I have had some trouble understanding the R670 architecture. From the documentation, forum posts and random web browsing this is what I understood :
a) Radeon 38x0 is organized as a DPP of 16*4. i.e. 4 rows of 16 units each. Each of these 16 units again has 5 stream processors. 1 of these is dedicated for single precision transcendentals. When doing double precision, all 5 are used thus giving performance roughly about 1/5th for MADD but variable for transcendentals.
b) Question : What is the relationship b/w the 16 units. Do they operate in SIMD fashion? How independant are the 64 units? Can they do branching independently? If I understand correctly, when I setup a domain and launch a kernel, its distributed among these 64 processors in some fashion and not in 320 pieces.
c) Syncing : I dont think there is a sync instruction in AMD IL? I mean a kind of a global barrier?
d) Cache : Each of these 64 units has a cache? The caches are independant or are they shared? How big is the cache?
e) Global memory can be read/written by all processors. edit : Global memory operations are probably not synchronized so its not a good idea to write the same memory location from multiple processors?
It will be great if you can have a brief paragraph in the Programming Guide explaining these concepts.
a) Just clarifying terminology (otherwise we'll all start talking in slightly different terminology and get confused... :-)). The FireStream 9170, Radeon HD 3870 and FireGL V7700 are all stream processors using the RV670 GPU. The RV670 has 4 SIMD arrays. Each of those SIMD arrays has 16 thread processors. Each of those thread processors consumes 5-wide VLIW instructions. Each thread processor has 5 stream cores used to process the 5 instructions in the VLIW instruction. Those cores are labeled x, y, z, w and t. All can do int and SPFP. t can do transcendentals also. And DPFP is performed by fusing together x, y, z and w to perform a single DPFP op.

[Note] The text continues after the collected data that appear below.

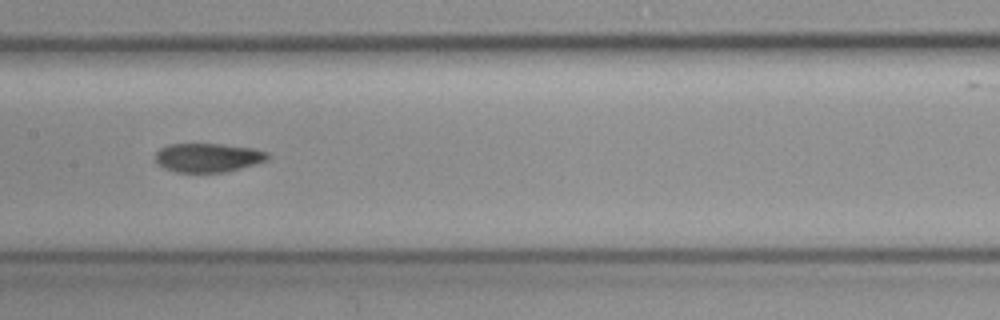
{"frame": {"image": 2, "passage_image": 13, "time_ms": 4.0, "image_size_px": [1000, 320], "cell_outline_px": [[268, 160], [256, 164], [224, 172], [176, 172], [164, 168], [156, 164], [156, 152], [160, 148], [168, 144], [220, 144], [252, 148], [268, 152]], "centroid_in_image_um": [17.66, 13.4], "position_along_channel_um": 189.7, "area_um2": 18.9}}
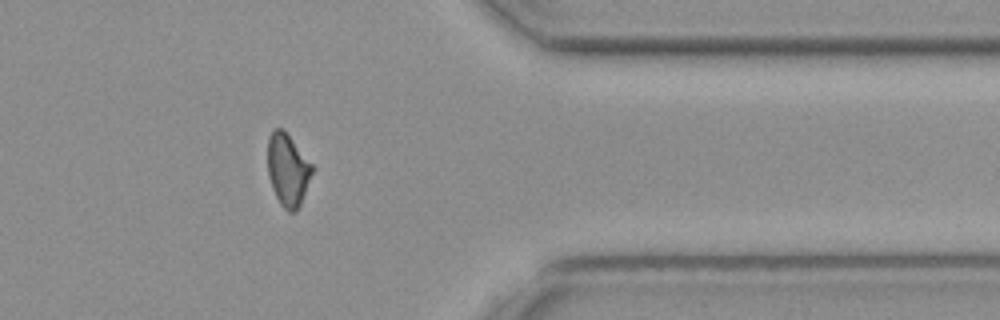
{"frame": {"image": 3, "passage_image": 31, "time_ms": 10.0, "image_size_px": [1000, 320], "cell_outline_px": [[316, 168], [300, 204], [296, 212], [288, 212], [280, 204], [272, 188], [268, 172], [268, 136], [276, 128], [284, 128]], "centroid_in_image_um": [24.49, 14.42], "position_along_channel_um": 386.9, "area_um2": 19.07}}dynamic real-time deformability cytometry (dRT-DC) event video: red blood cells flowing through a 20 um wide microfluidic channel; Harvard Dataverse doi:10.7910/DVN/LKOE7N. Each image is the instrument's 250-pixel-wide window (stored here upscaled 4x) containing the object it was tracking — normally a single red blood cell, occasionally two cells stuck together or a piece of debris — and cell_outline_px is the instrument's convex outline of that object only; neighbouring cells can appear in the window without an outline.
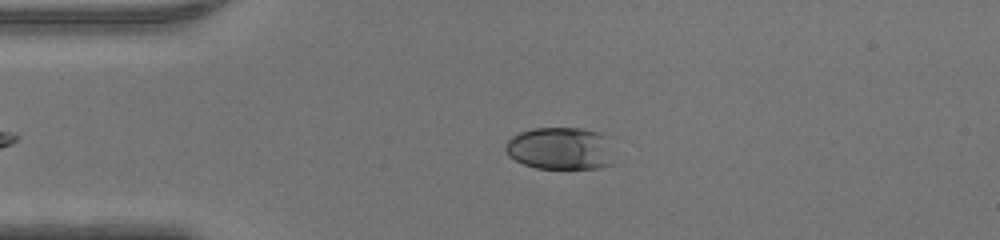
{"species": "human", "species_latin": "Homo sapiens", "temperature_condition": "warm", "stored_images_in_passage": 46, "camera_frame_rate_fps": 3000, "um_per_image_px": 0.085, "donor": {"sex": "male"}, "frame": {"image": 1, "passage_image": 9, "time_ms": 2.667, "image_size_px": [1000, 240], "cell_outline_px": [[616, 164], [600, 168], [536, 168], [524, 164], [508, 156], [504, 148], [508, 140], [512, 136], [520, 132], [532, 128], [584, 128], [608, 136]], "centroid_in_image_um": [47.68, 12.62], "position_along_channel_um": 37.3, "area_um2": 27.34}}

b) All the thread processors in a SIMD array must be running the same instruction on a particular clock cycle. Different SIMD arrays can be running different instructions. However, this level of control is not available directly to the user and is handled by the thread dispatcher inside of the GPU.
c) There isn't a sync instruction yet. This is a feature which may show up in the next few generations of GPUs.
d) I believe the caches are shared by the texture units. Unfortunately, I don't actually know the exact cache size on the current GPUs.
e) You should not count on synchronization between multiple stream cores at this time.
We are actually close to releasing a technical overview (need to proofread it with some of the engineers here and the legal department to make sure we didn't leak inappropriate information. :-)).